I'm meeting with a coaching client and he tells me he doesn't have any system setup for regular communication with his customers. He's just waiting for them to contact him and occasionally posting pictures of his work on social media.
He doesn't have an email list.
He doesn't even have a phone list.
But he needs to grow his business.
I told him if he isn't engaging in regular communication with customers, he's leaving money on the table. And that's not good for his business — or yours.
I know. Some of you are afraid that if you start an email list, people will unsubscribe when you start actually sending them email.
Get over it. This will happen. It's nothing to worry about.
This is what will actually happen:
- They unsubscribe. Again, this happens all the time and isn't anything to fret about.
- They read your email and realize how cool you are, so they keep reading your emails.
- They read your email and realize you're products or services are the answer to their prayers so they buy what you're offering.
So what's stopping you from reaching out?
Maybe you don't know what to say.
That's where you do your research. But what does research look like?
Join online communities where your customers hang out and read what they're posting about your industry. Maybe you're starting an educational publish company for math teachers, so join the online Facebook groups and forums related to your professional organizations. See what teachers are asking for help with or what resources they are seeking. Then work on developing those lesson plans, units, or professional development opportunities.
Find a few customers locally and ask them what they need that you're offering. Perhaps you offer card classes. Your customers might be looking to learn specific techniques or how to use a newly released card-making product. Setup those services and then let the rest of your customers know what you're doing.
Check out your competitors to see what they're doing.
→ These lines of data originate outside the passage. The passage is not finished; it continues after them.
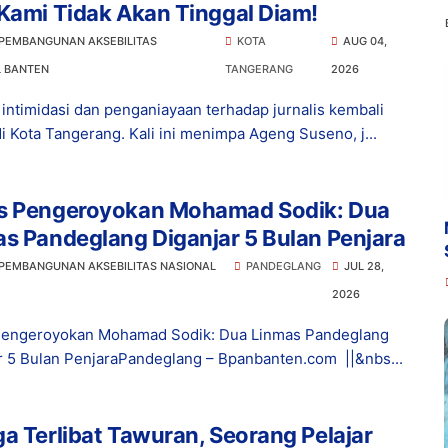
Kami Tidak Akan Tinggal Diam!
 PEMBANGUNAN AKSEBILITAS
KOTA
AUG 04,
L BANTEN
TANGERANG
2026
intimidasi dan penganiayaan terhadap jurnalis kembali
di Kota Tangerang. Kali ini menimpa Ageng Suseno, j...
s Pengeroyokan Mohamad Sodik: Dua
s Pandeglang Diganjar 5 Bulan Penjara
 PEMBANGUNAN AKSEBILITAS NASIONAL
PANDEGLANG
JUL 28,
2026
Pengeroyokan Mohamad Sodik: Dua Linmas Pandeglang
r 5 Bulan PenjaraPandeglang – Bpanbanten.com ||&nbs...
a Terlibat Tawuran, Seorang Pelajar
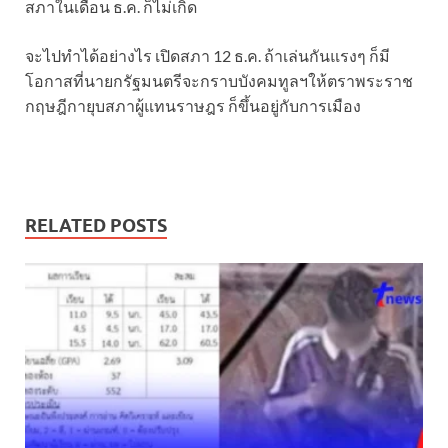
สภาในเดือน ธ.ค. ก็ไม่เกิด
จะไปทำได้อย่างไร เปิดสภา 12 ธ.ค. ถ้าเล่นกันแรงๆ ก็มี
โอกาสที่นายกรัฐมนตรีจะกราบบังคมทูลฯให้ตราพระราช
กฤษฎีกายุบสภาผู้แทนราษฎร ก็ขึ้นอยู่กับการเมือง
RELATED POSTS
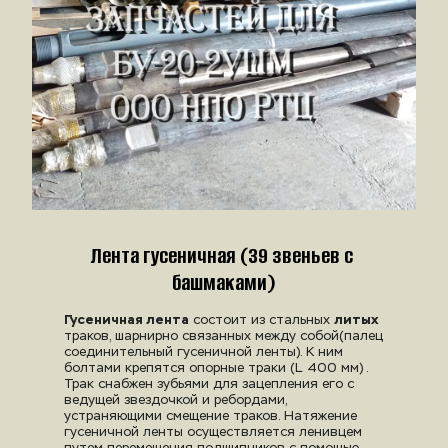
Лента гусеничная (39 звеньев с 
башмаками)
Гусеничная лента
литых
 состоит из стальных 
траков, шарнирно связанных между собой
(
палец 
соединительный гусеничной ленты)
. К ним 
болтами крепятся опорные траки (L 400 мм) . 
Трак снабжен зубьями для зацепления его с 
ведущей звездочкой и ребордами, 
устраняющими смещ­ение траков. Натяжение 
гусеничной ленты осуществляется ленивцем 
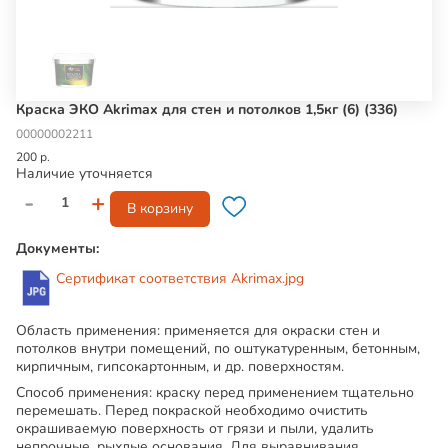
Краска ЭКО Akrimax для стен и потолков 1,5кг (6) (336)
00000002211
200 р.
Наличие уточняется
-
+
В корзину
Документы:
Сертификат соответствия Akrimax.jpg
Область применения:
применяется для окраски стен и
потолков внутри помещений, по оштукатуренным, бетонным,
кирпичным, гипсокартонным, и др. поверхностям.
Способ применения:
краску перед применением тщательно
перемешать. Перед покраской необходимо очистить
окрашиваемую поверхность от грязи и пыли, удалить
непрочные, рыхлые основания. Для выравнивания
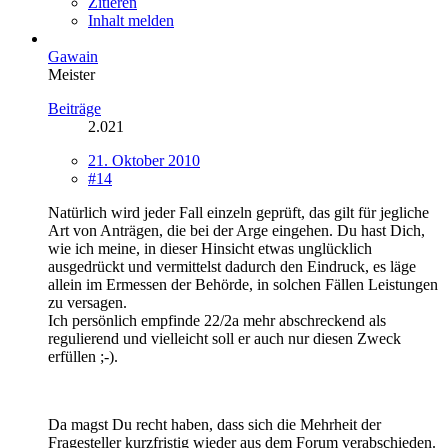
Zitieren
Inhalt melden
Gawain
Meister
Beiträge
2.021
21. Oktober 2010
#14
Natürlich wird jeder Fall einzeln geprüft, das gilt für jegliche
Art von Anträgen, die bei der Arge eingehen. Du hast Dich,
wie ich meine, in dieser Hinsicht etwas unglücklich
ausgedrückt und vermittelst dadurch den Eindruck, es läge
allein im Ermessen der Behörde, in solchen Fällen Leistungen
zu versagen.
Ich persönlich empfinde 22/2a mehr abschreckend als
regulierend und vielleicht soll er auch nur diesen Zweck
erfüllen ;-).
Da magst Du recht haben, dass sich die Mehrheit der
Fragesteller kurzfristig wieder aus dem Forum verabschieden.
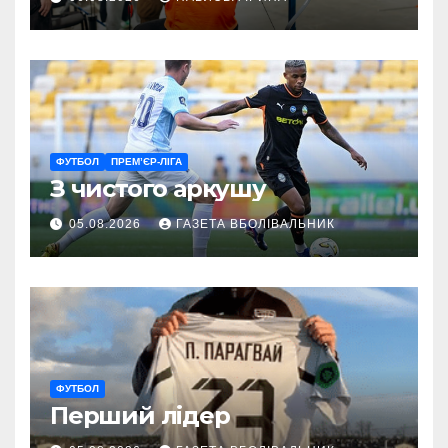
ГАРТ 2026 – як долучитися
ветеранам
ФУТБОЛ
ПРЕМ’ЄР-ЛІГА
З чистого аркушу
05.08.2026
ГАЗЕТА ВБОЛІВАЛЬНИК
ФУТБОЛ
Перший лідер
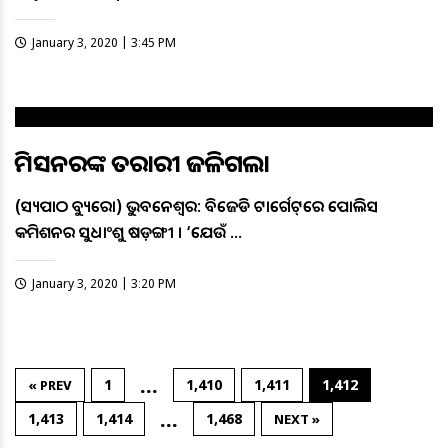
January 3, 2020 | 3:45 PM
କମିସନରଙ୍କ ତରକାରୀ ଜଳିଗଲା
(ସତ୍ୟପାଠ ବ୍ୟୁରୋ) ଭୁବନେଶ୍ବର: ବିଜେଡି ଟାର୍ଗେଟ୍‌ରେ ପୋଲିସ
କମିଶନର ସୁଧାଂଶୁ ଷଡ଼ଙ୍ଗୀ । ‘ଯେଉଁ …
January 3, 2020 | 3:20 PM
…
1
1,410
1,411
1,412
« PREV
…
1,413
1,414
1,468
NEXT »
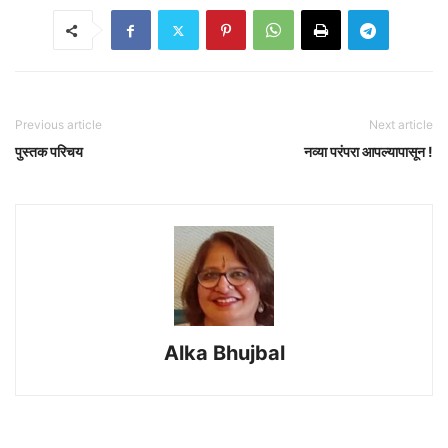
Previous article
Next article
पुस्तक परिचय
नव्या परंपरा आपल्यापासून !
Alka Bhujbal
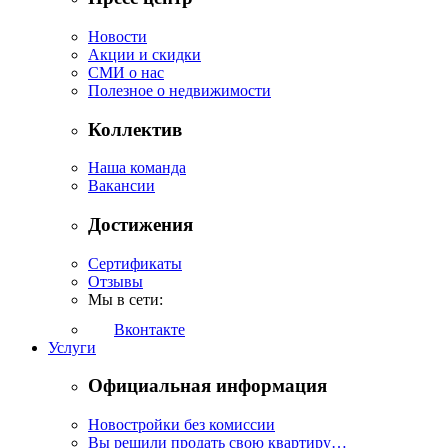
Новости
Акции и скидки
СМИ о нас
Полезное о недвижимости
Коллектив
Наша команда
Вакансии
Достижения
Сертификаты
Отзывы
Мы в сети:
Вконтакте
Услуги
Официальная информация
Новостройки без комиссии
Вы решили продать свою квартиру…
Maybe they're offering advice on which candles are the best to purchase for the holiday season. Or maybe they're writing to their customers about how to prepare their yards for the winter. Or maybe they're offering lesson plans to help students engage in the writing process in the three weeks before the holiday break. Take notes, look at how you can make a better offer (Note, I did not say cheaper. I said BETTER.), and then message your customers!
Develop a system to maintain regular communication with customers
One of the most effective ways to maintain regular communication with customers is through email. Of course, this will vary depending on your market.
Some markets are very internet savvy and have at least one email address they check regularly. Other markets may have a significant number of people with no email or who check it infrequently — but they have cellphones and can receive text messages.
Some people check their social media more often than their email.
Once you know how your ideal customer wants to be contacted, you need to setup your system.
For email, I recommend an online email marketing solution. I've used all of the ones I'm mentioning below, but am favoring ConvertKit.
I use this email marketing software to manage all my mailing lists. I love their subscriber-based approach which means that I only pay once, even if a subscriber is on multiple lists. ConvertKit also has better automation tools than some of the other solutions and includes split-testing of email subject lines. It's easy to use, also. They also have a free version up to 300 subscribers.
I started out using Aweber for my first mailing lists almost two decades ago, but have not worked with them in several years. They've been around forever and have maintained great deliverability. However, unlike ConvertKit, they are more list-centric, which means that if a customer signs up for more than one of your mailing lists, you could end up paying for that person more than once. They also don't allow split testing of subject lines. Aweber has a free version up to 500 subscribers.
I use Mailchimp on a very small list I run and I know several teachers who use it for small projects they manage. I understand why because their email design interface is very easy to use. They also offer more than 100 email templates you can use. However, since I only send plain text emails (with just a logo or images added to in some cases), I don't need fancy templates. MailChimp has a free version for up to 2,000 contacts.